One of the great benefits to working on webcomics is the immediacy of the medium. Unlike printed comics, webcomics are capable of being published almost at the speed the cartoonist draws them, sometimes getting uploaded directly from a wi-fi-enabled tablet the artist drew them on. That means that these can react and comment on events in essentially real time. Even the fastest traditional cartoonists have to wait until the next installment of the newspaper (or whatever it’s being printed in) hits the press, and then readers have to wait until it’s distributed some time afterwards.
Granted, most webcomics don’t work with that level of immediacy. Many have weeks-long buffers built up so they can continue publishing if an emergency comes up that where they can’t create new comics for a little while. But the potential for immediacy is there.
This week, to coincide with the Republican National Convention, Matt Bors and his companions over at The Nib relaunched that site, now backed by First Look Media, and their goal is to create “political cartoons, journalism, essays and memoir about what is going down in the world, all in comics form…” An online format makes complete sense if that’s their intent.

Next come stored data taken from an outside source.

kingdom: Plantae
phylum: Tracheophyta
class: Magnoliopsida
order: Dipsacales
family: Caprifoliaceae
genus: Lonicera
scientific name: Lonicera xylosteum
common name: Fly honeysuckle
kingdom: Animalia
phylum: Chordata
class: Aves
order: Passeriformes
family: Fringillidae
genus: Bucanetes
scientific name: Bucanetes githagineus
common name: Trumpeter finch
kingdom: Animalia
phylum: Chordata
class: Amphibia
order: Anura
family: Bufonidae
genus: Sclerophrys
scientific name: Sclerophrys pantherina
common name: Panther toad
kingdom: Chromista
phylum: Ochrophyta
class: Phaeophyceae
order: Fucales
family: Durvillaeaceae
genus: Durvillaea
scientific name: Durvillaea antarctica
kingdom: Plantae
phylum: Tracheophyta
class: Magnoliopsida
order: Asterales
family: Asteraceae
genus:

Some of their pieces were clearly created in advance of the Convention, but others are clearly being done at the site itself. Sophie Yanow and Rob Rogers are both chronicling their time in and around the convention, presenting nearly live journalistic reports in comic form. Others, like Matt Lubchansky and Tom Tomorrow, are commenting on the proceedings as well, but I believe they’re both watching the events unfold remotely.
Of course, every cartoonist has this capability to draw comics as they’re watching the news. And they can fire them off to their editors at whatever syndicate they’re working with, who can, in turn, get them prepped for distribution in short order. But those additional layers of middlemen slow the process down. The editor would have to be waiting at their computer when the files come in to turn around and do anything with them and, while they are then reliant on folks on the distribution end to help ensure the comics get passed along. I’m sure they’re got the process down to where it’s as efficient as it can ever be, but it’s the process itself which is considerably longer than the artist directly uploading it themselves.
And in a world where news is frequently delivered live over social media, that extra time can be killer. As I’m writing this, I’m looking at brand new syndicated political comics about Melania Trump’s speech from Monday and they already feel outdated compared to Yanow’s work who had her comic about Day Two of the convention up early yesterday evening.
None of that has any bearing on quality, of course, but that’s going to vary from artist to artist regardless. And in the realm of topical commentary, faster counts for quite a bit!